DAP algorithm and DAP-G
Jul 12, 2018 00:00 · 463 words · 3 minutes read
Meta data of reading
Reference 1
- Journal: AJHG
- Year: 2016
- DOI: https://doi.org/10.1016/j.ajhg.2016.03.029
Reference 2:
- Journal: BioRxiv
- Year: 2018
- DOI: https://doi.org/10.1101/316471
Model
\[\begin{align*} \mathbf{y} &= \mu \mathbf{1} + \sum_{i = 1}^p \beta_i \mathbf{g}_i + \mathbf{e}, \mathbf{e} \sim N(0, \sigma^2 I) \\ \gamma_i &= \begin{cases} 1 & \text{, if $\beta_i =\ne 0$} \\ 0 & \text{, otherwise} \end{cases} \\ \log\frac{\Pr(\gamma_i = 1)}{\Pr(\gamma_i = 0)} &= \alpha_0 + \sum_{k = 1}^q \alpha_k d_{ik} \end{align*}\], where \(\mathbf{d}_i\) is annotation of locus \(i\).
It is a generative model. To simulate \(\mathbf{y}\),
- \(\gamma_i \sim Binom(f(\mathbf{\alpha}, \mathbf{d}_i))\) (by the logistic model)
- \(\beta_i \sim N(0, \sigma^2)\) (it is unclear to me how \(\sigma^2\) is picked and also not sure whether it matters or not)
- \(\mathbf{y} \sim N(g(\mu \mathbf{1} + \sum_i \beta_i \mathbf{g}_i), \sigma^2 I)\)
Inference procedure
- Obtain \(\hat\alpha\) via MLE (\(\Pr(\mathbf{y} | G, \alpha)\))
- Obtain candidate locus (\(\Pr(\mathbf{\gamma}_l = 0 | \mathbf{y}_l, G_l, \hat\alpha)\) is small enough)
- Fine-mapping on candidate locus (compute PIP, i.e. \(\Pr(\gamma_{l_i} = 1 | \mathbf{y}_l, G_l, \hat\alpha)\))
Computation
Challenge 1
Step 1 can be done by EM, where in each iteration, \(\Pr(\mathbf{\gamma}_l | \mathbf{y}_l, G_l, \alpha)\) should be evaluated.
\[\begin{align*} \Pr(\mathbf{\gamma}_l = \gamma| \mathbf{y}_l, G_l, \alpha) &= \frac{\Pr(\gamma | \alpha) BF(\gamma)}{\sum_{\gamma'} \Pr(\gamma' | \alpha) BF(\gamma')} \\ BF(\gamma) &:= \frac{\Pr(\mathbf{y}_l | G_l, \gamma)}{\Pr(\mathbf{y}_l | G_l, \gamma_l = 0)} \end{align*}\]The difficulty is to compute \(C:= \sum_{\gamma'} \Pr(\gamma' | \alpha) BF(\gamma')\).
This paper proposed adaptive DAP algorithm to compute it. Essentially, it approximates the summation with exponential number of terms by a summation with linear number of terms plus an approximated error.
The idea is that, for \(\gamma: \|\gamma\| = s\), only a subset \(\gamma \in \Omega_s\) contribute substantially to the summation. Furthermore, let \(C_s := \sum_{\|\gamma'\| = s} \Pr(\gamma' | \alpha) BF(\gamma')\), \(C_s^* := \sum_{\gamma' \in \Omega_s} \Pr(\gamma' | \alpha) BF(\gamma')\), \(C_s^*\) can be built upon \(C_{s - 1}^*\).
Challenge 2
The procedure proposed above is designed for a locus with small number of QTNs (causal variants). Since it will be computationally intensive if the number of causal variants is much bigger than this scale. So, it is suitable for cis-eQTL analysis.
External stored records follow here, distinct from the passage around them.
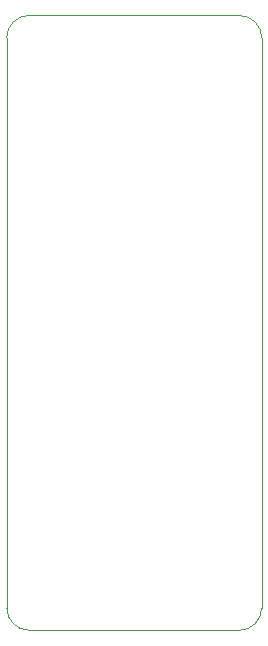
<source format=gbr>
G04 #@! TF.GenerationSoftware,KiCad,Pcbnew,(5.1.5)-3*
G04 #@! TF.CreationDate,2020-03-15T11:48:49-07:00*
G04 #@! TF.ProjectId,bbf-supply_v1,6262662d-7375-4707-906c-795f76312e6b,rev?*
G04 #@! TF.SameCoordinates,Original*
G04 #@! TF.FileFunction,Profile,NP*
%FSLAX46Y46*%
G04 Gerber Fmt 4.6, Leading zero omitted, Abs format (unit mm)*
G04 Created by KiCad (PCBNEW (5.1.5)-3) date 2020-03-15 11:48:49*
%MOMM*%
%LPD*%
G04 APERTURE LIST*
G04 #@! TA.AperFunction,Profile*
%ADD10C,0.050000*%
G04 #@! TD*
G04 APERTURE END LIST*
D10*
X137706100Y-80868600D02*
G75*
G02X139601100Y-78973600I1895000J0D01*
G01*
X137706100Y-80868600D02*
X137706100Y-129128600D01*
X139611100Y-131033600D02*
G75*
G02X137706100Y-129128600I0J1905000D01*
G01*
X139611100Y-131033600D02*
X157391100Y-131033600D01*
X159296100Y-129128600D02*
G75*
G02X157391100Y-131033600I-1905000J0D01*
G01*
X159296100Y-129128600D02*
X159296100Y-80868600D01*
X157401100Y-78973600D02*
G75*
G02X159296100Y-80868600I0J-1895000D01*
G01*
X157401100Y-78973600D02*
X139601100Y-78973600D01*
M02*

</source>
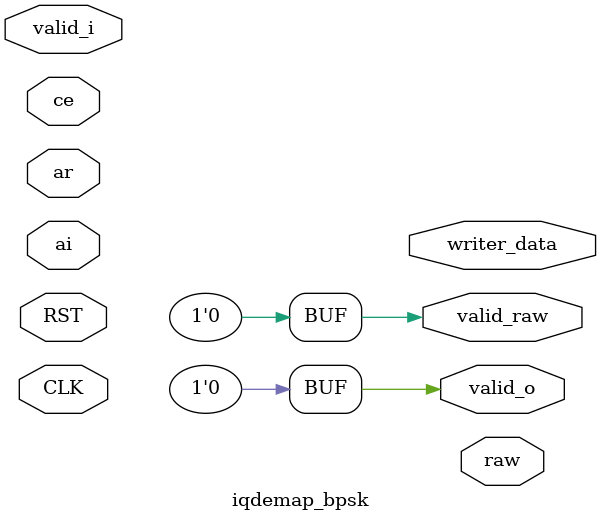
<source format=v>

module iqdemap_bpsk 
  (
   input               CLK,
   input               RST,

   input               ce,

   input               valid_i,
   input signed [10:0] ar,
   input signed [10:0] ai,

   output              valid_o,
   output [127:0]      writer_data,

   output              valid_raw,
   output              raw
   );

   assign valid_o = 0;
	assign valid_raw = 0;
endmodule

</source>
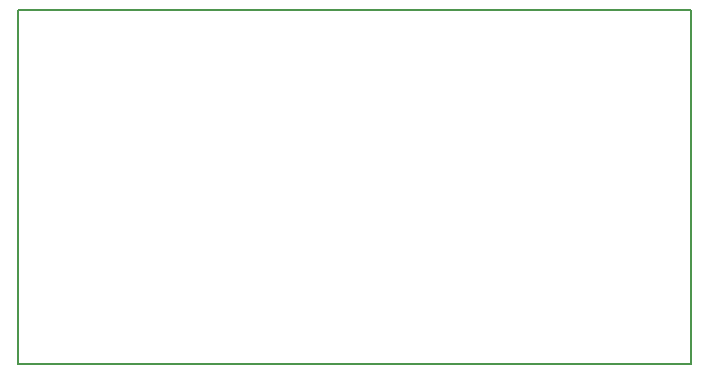
<source format=gm1>
%TF.GenerationSoftware,KiCad,Pcbnew,(5.1.10)-1*%
%TF.CreationDate,2021-11-25T10:26:18+01:00*%
%TF.ProjectId,POWER_BOARD,504f5745-525f-4424-9f41-52442e6b6963,V01*%
%TF.SameCoordinates,Original*%
%TF.FileFunction,Profile,NP*%
%FSLAX46Y46*%
G04 Gerber Fmt 4.6, Leading zero omitted, Abs format (unit mm)*
G04 Created by KiCad (PCBNEW (5.1.10)-1) date 2021-11-25 10:26:18*
%MOMM*%
%LPD*%
G01*
G04 APERTURE LIST*
%TA.AperFunction,Profile*%
%ADD10C,0.150000*%
%TD*%
G04 APERTURE END LIST*
D10*
X95000000Y-80000000D02*
X95000000Y-110000000D01*
X95000000Y-110000000D02*
X152000000Y-110000000D01*
X152000000Y-80000000D02*
X152000000Y-110000000D01*
X95000000Y-80000000D02*
X152000000Y-80000000D01*
M02*

</source>
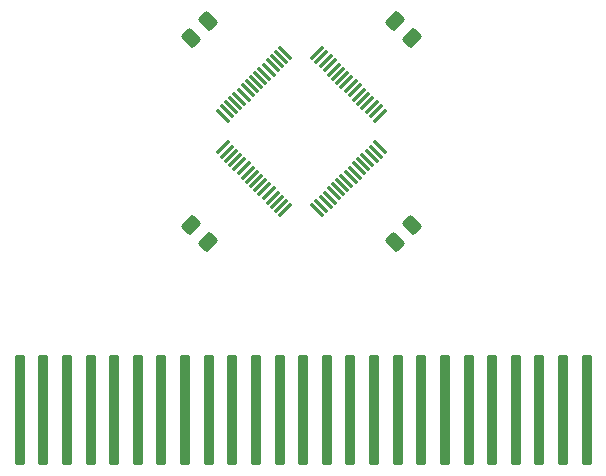
<source format=gtp>
G04 #@! TF.GenerationSoftware,KiCad,Pcbnew,(6.0.11)*
G04 #@! TF.CreationDate,2024-06-19T21:48:15+02:00*
G04 #@! TF.ProjectId,tcbm2sd,7463626d-3273-4642-9e6b-696361645f70,1.0*
G04 #@! TF.SameCoordinates,Original*
G04 #@! TF.FileFunction,Paste,Top*
G04 #@! TF.FilePolarity,Positive*
%FSLAX46Y46*%
G04 Gerber Fmt 4.6, Leading zero omitted, Abs format (unit mm)*
G04 Created by KiCad (PCBNEW (6.0.11)) date 2024-06-19 21:48:15*
%MOMM*%
%LPD*%
G01*
G04 APERTURE LIST*
G04 Aperture macros list*
%AMRoundRect*
0 Rectangle with rounded corners*
0 $1 Rounding radius*
0 $2 $3 $4 $5 $6 $7 $8 $9 X,Y pos of 4 corners*
0 Add a 4 corners polygon primitive as box body*
4,1,4,$2,$3,$4,$5,$6,$7,$8,$9,$2,$3,0*
0 Add four circle primitives for the rounded corners*
1,1,$1+$1,$2,$3*
1,1,$1+$1,$4,$5*
1,1,$1+$1,$6,$7*
1,1,$1+$1,$8,$9*
0 Add four rect primitives between the rounded corners*
20,1,$1+$1,$2,$3,$4,$5,0*
20,1,$1+$1,$4,$5,$6,$7,0*
20,1,$1+$1,$6,$7,$8,$9,0*
20,1,$1+$1,$8,$9,$2,$3,0*%
G04 Aperture macros list end*
%ADD10RoundRect,0.250000X-0.097227X0.574524X-0.574524X0.097227X0.097227X-0.574524X0.574524X-0.097227X0*%
%ADD11RoundRect,0.250000X0.574524X0.097227X0.097227X0.574524X-0.574524X-0.097227X-0.097227X-0.574524X0*%
%ADD12RoundRect,0.250000X-0.574524X-0.097227X-0.097227X-0.574524X0.574524X0.097227X0.097227X0.574524X0*%
%ADD13RoundRect,0.075000X-0.415425X-0.521491X0.521491X0.415425X0.415425X0.521491X-0.521491X-0.415425X0*%
%ADD14RoundRect,0.075000X0.415425X-0.521491X0.521491X-0.415425X-0.415425X0.521491X-0.521491X0.415425X0*%
%ADD15RoundRect,0.112500X-0.337500X-4.512500X0.337500X-4.512500X0.337500X4.512500X-0.337500X4.512500X0*%
G04 APERTURE END LIST*
D10*
X157705623Y-129822377D03*
X156238377Y-131289623D03*
D11*
X156238377Y-112550377D03*
X157705623Y-114017623D03*
D12*
X140433623Y-131289623D03*
X138966377Y-129822377D03*
D13*
X141680357Y-123272342D03*
X142033911Y-123625895D03*
X142387464Y-123979449D03*
X142741018Y-124333002D03*
X143094571Y-124686555D03*
X143448124Y-125040109D03*
X143801678Y-125393662D03*
X144155231Y-125747215D03*
X144508785Y-126100769D03*
X144862338Y-126454322D03*
X145215891Y-126807876D03*
X145569445Y-127161429D03*
X145922998Y-127514982D03*
X146276551Y-127868536D03*
X146630105Y-128222089D03*
X146983658Y-128575643D03*
D14*
X149688342Y-128575643D03*
X150041895Y-128222089D03*
X150395449Y-127868536D03*
X150749002Y-127514982D03*
X151102555Y-127161429D03*
X151456109Y-126807876D03*
X151809662Y-126454322D03*
X152163215Y-126100769D03*
X152516769Y-125747215D03*
X152870322Y-125393662D03*
X153223876Y-125040109D03*
X153577429Y-124686555D03*
X153930982Y-124333002D03*
X154284536Y-123979449D03*
X154638089Y-123625895D03*
X154991643Y-123272342D03*
D13*
X154991643Y-120567658D03*
X154638089Y-120214105D03*
X154284536Y-119860551D03*
X153930982Y-119506998D03*
X153577429Y-119153445D03*
X153223876Y-118799891D03*
X152870322Y-118446338D03*
X152516769Y-118092785D03*
X152163215Y-117739231D03*
X151809662Y-117385678D03*
X151456109Y-117032124D03*
X151102555Y-116678571D03*
X150749002Y-116325018D03*
X150395449Y-115971464D03*
X150041895Y-115617911D03*
X149688342Y-115264357D03*
D14*
X146983658Y-115264357D03*
X146630105Y-115617911D03*
X146276551Y-115971464D03*
X145922998Y-116325018D03*
X145569445Y-116678571D03*
X145215891Y-117032124D03*
X144862338Y-117385678D03*
X144508785Y-117739231D03*
X144155231Y-118092785D03*
X143801678Y-118446338D03*
X143448124Y-118799891D03*
X143094571Y-119153445D03*
X142741018Y-119506998D03*
X142387464Y-119860551D03*
X142033911Y-120214105D03*
X141680357Y-120567658D03*
D10*
X140433623Y-112550377D03*
X138966377Y-114017623D03*
D15*
X124501100Y-145503600D03*
X126501100Y-145503600D03*
X128501100Y-145503600D03*
X130501100Y-145503600D03*
X132501100Y-145503600D03*
X134501100Y-145503600D03*
X136501100Y-145503600D03*
X138501100Y-145503600D03*
X140501100Y-145503600D03*
X142501100Y-145503600D03*
X144501100Y-145503600D03*
X146501100Y-145503600D03*
X148501100Y-145503600D03*
X150501100Y-145503600D03*
X152501100Y-145503600D03*
X154501100Y-145503600D03*
X156501100Y-145503600D03*
X158501100Y-145503600D03*
X160501100Y-145503600D03*
X162501100Y-145503600D03*
X164501100Y-145503600D03*
X166501100Y-145503600D03*
X168501100Y-145503600D03*
X170501100Y-145503600D03*
X172501100Y-145503600D03*
M02*

</source>
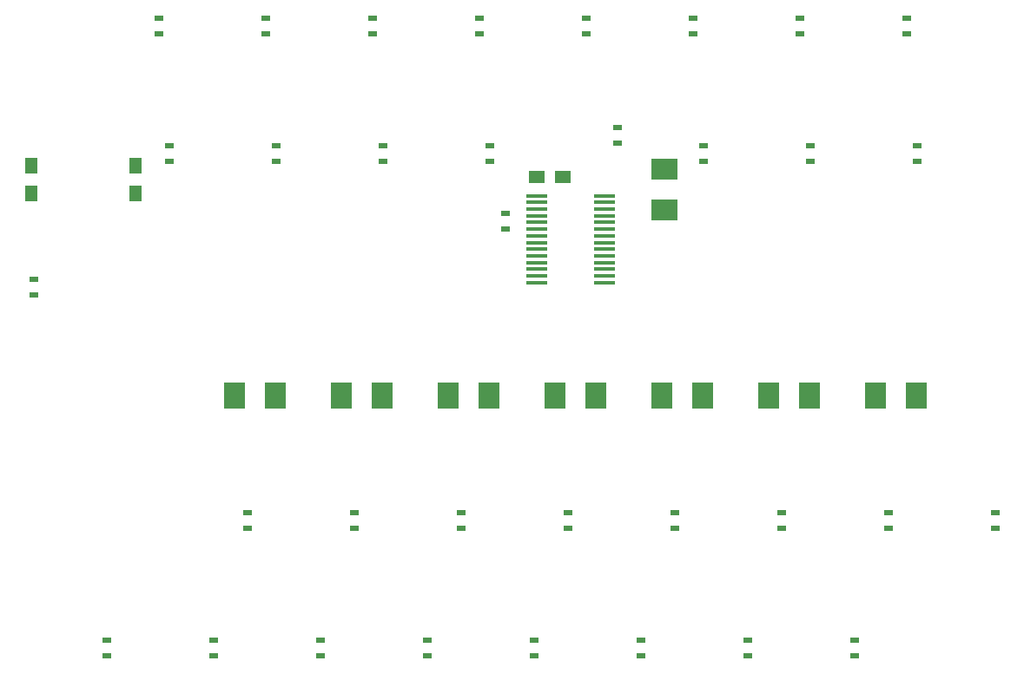
<source format=gbr>
G04 #@! TF.FileFunction,Paste,Bot*
%FSLAX46Y46*%
G04 Gerber Fmt 4.6, Leading zero omitted, Abs format (unit mm)*
G04 Created by KiCad (PCBNEW 4.0.0-stable) date 06.09.2016 12:35:27*
%MOMM*%
G01*
G04 APERTURE LIST*
%ADD10C,0.100000*%
%ADD11R,2.000000X2.500000*%
%ADD12R,1.500000X1.250000*%
%ADD13R,2.500000X2.000000*%
%ADD14R,0.900000X0.500000*%
%ADD15R,2.000000X0.400000*%
%ADD16R,1.300000X1.500000*%
G04 APERTURE END LIST*
D10*
D11*
X64548000Y-67564000D03*
X68548000Y-67564000D03*
X74962000Y-67564000D03*
X78962000Y-67564000D03*
X85376000Y-67564000D03*
X89376000Y-67564000D03*
X95790000Y-67564000D03*
X99790000Y-67564000D03*
X54134000Y-67564000D03*
X58134000Y-67564000D03*
D12*
X83586000Y-46228000D03*
X86086000Y-46228000D03*
D13*
X96012000Y-45498000D03*
X96012000Y-49498000D03*
D14*
X34544000Y-56273000D03*
X34544000Y-57773000D03*
X119634000Y-30746000D03*
X119634000Y-32246000D03*
X120650000Y-44692000D03*
X120650000Y-43192000D03*
X114554000Y-92952000D03*
X114554000Y-91452000D03*
X128270000Y-79006000D03*
X128270000Y-80506000D03*
X109220000Y-30746000D03*
X109220000Y-32246000D03*
X110236000Y-44692000D03*
X110236000Y-43192000D03*
X104140000Y-92952000D03*
X104140000Y-91452000D03*
X117856000Y-79006000D03*
X117856000Y-80506000D03*
X98806000Y-30746000D03*
X98806000Y-32246000D03*
X99822000Y-44692000D03*
X99822000Y-43192000D03*
X93726000Y-92952000D03*
X93726000Y-91452000D03*
X107442000Y-79006000D03*
X107442000Y-80506000D03*
X88392000Y-30746000D03*
X88392000Y-32246000D03*
X91440000Y-42914000D03*
X91440000Y-41414000D03*
X83312000Y-92952000D03*
X83312000Y-91452000D03*
D15*
X90168000Y-48099000D03*
X83568000Y-56549000D03*
X90168000Y-48749000D03*
X90168000Y-49399000D03*
X90168000Y-50049000D03*
X90168000Y-50699000D03*
X90168000Y-51349000D03*
X90168000Y-51999000D03*
X90168000Y-52649000D03*
X90168000Y-53299000D03*
X90168000Y-53949000D03*
X90168000Y-54599000D03*
X90168000Y-55249000D03*
X90168000Y-55899000D03*
X90168000Y-56549000D03*
X83568000Y-55899000D03*
X83568000Y-55249000D03*
X83568000Y-54599000D03*
X83568000Y-53949000D03*
X83568000Y-53299000D03*
X83568000Y-52649000D03*
X83568000Y-51999000D03*
X83568000Y-51349000D03*
X83568000Y-50699000D03*
X83568000Y-50049000D03*
X83568000Y-49399000D03*
X83568000Y-48749000D03*
X83568000Y-48099000D03*
D14*
X80518000Y-51296000D03*
X80518000Y-49796000D03*
X97028000Y-79006000D03*
X97028000Y-80506000D03*
X77978000Y-30746000D03*
X77978000Y-32246000D03*
X78994000Y-44692000D03*
X78994000Y-43192000D03*
X72898000Y-92952000D03*
X72898000Y-91452000D03*
X86614000Y-79006000D03*
X86614000Y-80506000D03*
X67564000Y-30746000D03*
X67564000Y-32246000D03*
X68580000Y-44692000D03*
X68580000Y-43192000D03*
X62484000Y-92952000D03*
X62484000Y-91452000D03*
X76200000Y-79006000D03*
X76200000Y-80506000D03*
X57150000Y-30746000D03*
X57150000Y-32246000D03*
X58166000Y-44692000D03*
X58166000Y-43192000D03*
X52070000Y-92952000D03*
X52070000Y-91452000D03*
X65786000Y-79006000D03*
X65786000Y-80506000D03*
X46736000Y-30746000D03*
X46736000Y-32246000D03*
X47752000Y-44692000D03*
X47752000Y-43192000D03*
X41656000Y-92952000D03*
X41656000Y-91452000D03*
X55372000Y-79006000D03*
X55372000Y-80506000D03*
D11*
X106204000Y-67564000D03*
X110204000Y-67564000D03*
X116618000Y-67564000D03*
X120618000Y-67564000D03*
D16*
X44450000Y-45132000D03*
X44450000Y-47832000D03*
X34290000Y-45132000D03*
X34290000Y-47832000D03*
M02*

</source>
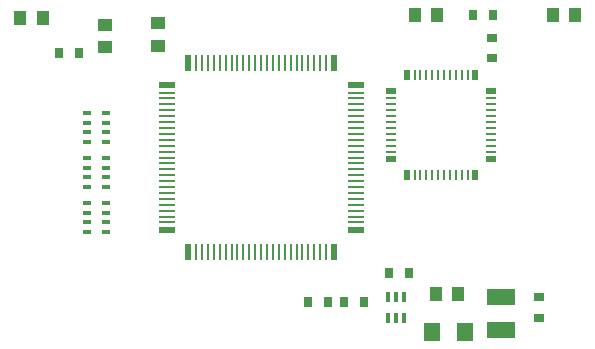
<source format=gtp>
G75*
%MOIN*%
%OFA0B0*%
%FSLAX25Y25*%
%IPPOS*%
%LPD*%
%AMOC8*
5,1,8,0,0,1.08239X$1,22.5*
%
%ADD10R,0.04118X0.04906*%
%ADD11R,0.05299X0.06087*%
%ADD12R,0.09630X0.05299*%
%ADD13R,0.04906X0.04118*%
%ADD14R,0.03150X0.03543*%
%ADD15R,0.03543X0.03150*%
%ADD16R,0.03150X0.01575*%
%ADD17R,0.05402X0.02016*%
%ADD18R,0.05654X0.01008*%
%ADD19R,0.02016X0.05402*%
%ADD20R,0.01008X0.05654*%
%ADD21R,0.03465X0.01890*%
%ADD22R,0.03701X0.00945*%
%ADD23R,0.01890X0.03465*%
%ADD24R,0.00945X0.03701*%
%ADD25R,0.01260X0.03819*%
D10*
X0146760Y0026050D03*
X0154240Y0026050D03*
X0015740Y0118050D03*
X0008260Y0118050D03*
X0139760Y0119050D03*
X0147240Y0119050D03*
X0185760Y0119050D03*
X0193240Y0119050D03*
D11*
X0156512Y0013550D03*
X0145488Y0013550D03*
D12*
X0168500Y0014038D03*
X0168500Y0025062D03*
D13*
X0054000Y0108810D03*
X0054000Y0116290D03*
X0036500Y0115790D03*
X0036500Y0108310D03*
D14*
X0027846Y0106550D03*
X0021154Y0106550D03*
X0131154Y0033050D03*
X0137846Y0033050D03*
X0122846Y0023550D03*
X0116154Y0023550D03*
X0110846Y0023550D03*
X0104154Y0023550D03*
X0159154Y0119050D03*
X0165846Y0119050D03*
D15*
X0165500Y0111396D03*
X0165500Y0104704D03*
X0181000Y0024896D03*
X0181000Y0018204D03*
D16*
X0036650Y0046826D03*
X0036650Y0049975D03*
X0036650Y0053125D03*
X0036650Y0056274D03*
X0036650Y0061826D03*
X0036650Y0064975D03*
X0036650Y0068125D03*
X0036650Y0071274D03*
X0036650Y0076826D03*
X0036650Y0079975D03*
X0036650Y0083125D03*
X0036650Y0086274D03*
X0030350Y0086274D03*
X0030350Y0083125D03*
X0030350Y0079975D03*
X0030350Y0076826D03*
X0030350Y0071274D03*
X0030350Y0068125D03*
X0030350Y0064975D03*
X0030350Y0061826D03*
X0030350Y0056274D03*
X0030350Y0053125D03*
X0030350Y0049975D03*
X0030350Y0046826D03*
D17*
X0057004Y0047298D03*
X0119996Y0047298D03*
X0119996Y0095802D03*
X0057004Y0095802D03*
D18*
X0057004Y0093204D03*
X0057004Y0091235D03*
X0057004Y0089267D03*
X0057004Y0087298D03*
X0057004Y0085330D03*
X0057004Y0083361D03*
X0057004Y0081393D03*
X0057004Y0079424D03*
X0057004Y0077456D03*
X0057004Y0075487D03*
X0057004Y0073519D03*
X0057004Y0071550D03*
X0057004Y0069581D03*
X0057004Y0067613D03*
X0057004Y0065644D03*
X0057004Y0063676D03*
X0057004Y0061707D03*
X0057004Y0059739D03*
X0057004Y0057770D03*
X0057004Y0055802D03*
X0057004Y0053833D03*
X0057004Y0051865D03*
X0057004Y0049896D03*
X0119996Y0049896D03*
X0119996Y0051865D03*
X0119996Y0053833D03*
X0119996Y0055802D03*
X0119996Y0057770D03*
X0119996Y0059739D03*
X0119996Y0061707D03*
X0119996Y0063676D03*
X0119996Y0065644D03*
X0119996Y0067613D03*
X0119996Y0069581D03*
X0119996Y0071550D03*
X0119996Y0073519D03*
X0119996Y0075487D03*
X0119996Y0077456D03*
X0119996Y0079424D03*
X0119996Y0081393D03*
X0119996Y0083361D03*
X0119996Y0085330D03*
X0119996Y0087298D03*
X0119996Y0089267D03*
X0119996Y0091235D03*
X0119996Y0093204D03*
D19*
X0064248Y0040054D03*
X0112752Y0040054D03*
X0112752Y0103046D03*
X0064248Y0103046D03*
D20*
X0066846Y0103046D03*
X0068815Y0103046D03*
X0070783Y0103046D03*
X0072752Y0103046D03*
X0074720Y0103046D03*
X0076689Y0103046D03*
X0078657Y0103046D03*
X0080626Y0103046D03*
X0082594Y0103046D03*
X0084563Y0103046D03*
X0086531Y0103046D03*
X0088500Y0103046D03*
X0090469Y0103046D03*
X0092437Y0103046D03*
X0094406Y0103046D03*
X0096374Y0103046D03*
X0098343Y0103046D03*
X0100311Y0103046D03*
X0102280Y0103046D03*
X0104248Y0103046D03*
X0106217Y0103046D03*
X0108185Y0103046D03*
X0110154Y0103046D03*
X0110154Y0040054D03*
X0108185Y0040054D03*
X0106217Y0040054D03*
X0104248Y0040054D03*
X0102280Y0040054D03*
X0100311Y0040054D03*
X0098343Y0040054D03*
X0096374Y0040054D03*
X0094406Y0040054D03*
X0092437Y0040054D03*
X0090469Y0040054D03*
X0088500Y0040054D03*
X0086531Y0040054D03*
X0084563Y0040054D03*
X0082594Y0040054D03*
X0080626Y0040054D03*
X0078657Y0040054D03*
X0076689Y0040054D03*
X0074720Y0040054D03*
X0072752Y0040054D03*
X0070783Y0040054D03*
X0068815Y0040054D03*
X0066846Y0040054D03*
D21*
X0131768Y0070959D03*
X0165232Y0070959D03*
X0165232Y0093794D03*
X0131768Y0093794D03*
D22*
X0131768Y0091235D03*
X0131768Y0089267D03*
X0131768Y0087298D03*
X0131768Y0085330D03*
X0131768Y0083361D03*
X0131768Y0081393D03*
X0131768Y0079424D03*
X0131768Y0077456D03*
X0131768Y0075487D03*
X0131768Y0073519D03*
X0165232Y0073519D03*
X0165232Y0075487D03*
X0165232Y0077456D03*
X0165232Y0079424D03*
X0165232Y0081393D03*
X0165232Y0083361D03*
X0165232Y0085330D03*
X0165232Y0087298D03*
X0165232Y0089267D03*
X0165232Y0091235D03*
D23*
X0159917Y0099109D03*
X0137083Y0099109D03*
X0137083Y0065644D03*
X0159917Y0065644D03*
D24*
X0157358Y0065644D03*
X0155390Y0065644D03*
X0153421Y0065644D03*
X0151453Y0065644D03*
X0149484Y0065644D03*
X0147516Y0065644D03*
X0145547Y0065644D03*
X0143579Y0065644D03*
X0141610Y0065644D03*
X0139642Y0065644D03*
X0139642Y0099109D03*
X0141610Y0099109D03*
X0143579Y0099109D03*
X0145547Y0099109D03*
X0147516Y0099109D03*
X0149484Y0099109D03*
X0151453Y0099109D03*
X0153421Y0099109D03*
X0155390Y0099109D03*
X0157358Y0099109D03*
D25*
X0136059Y0025192D03*
X0133500Y0025192D03*
X0130941Y0025192D03*
X0130941Y0017908D03*
X0133500Y0017908D03*
X0136059Y0017908D03*
M02*

</source>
For GWAS, such assumption is impractical. The idea is to approximate \(\Pr(\mathbf{\gamma}_l | \mathbf{y}_l, G_l, \alpha) \approx \prod_{k = 1}^K \Pr(\mathbf{\gamma}_{[k]} | \mathbf{y}_l, G_l, \alpha)\), where \(\mathbf{\gamma}_{[k]}: k = 1, \cdots, K\) is a partition of \(\mathbf{\gamma}_l\). With this approximation, the number of QTNs is smaller in each chunk \(k\) so that DAP algorithm can work efficiently.
DAP-G
In the second paper, it proposes the signal cluster concept to make the output of fine-mapping result more interpretable. Also, it proposes the summary statistic-based inference approach. In particular, the required summary statistics for inference are \(R, \hat{b}, se(\hat{b}), n, SST\), from which \(G'y, G'G\) can be recovered.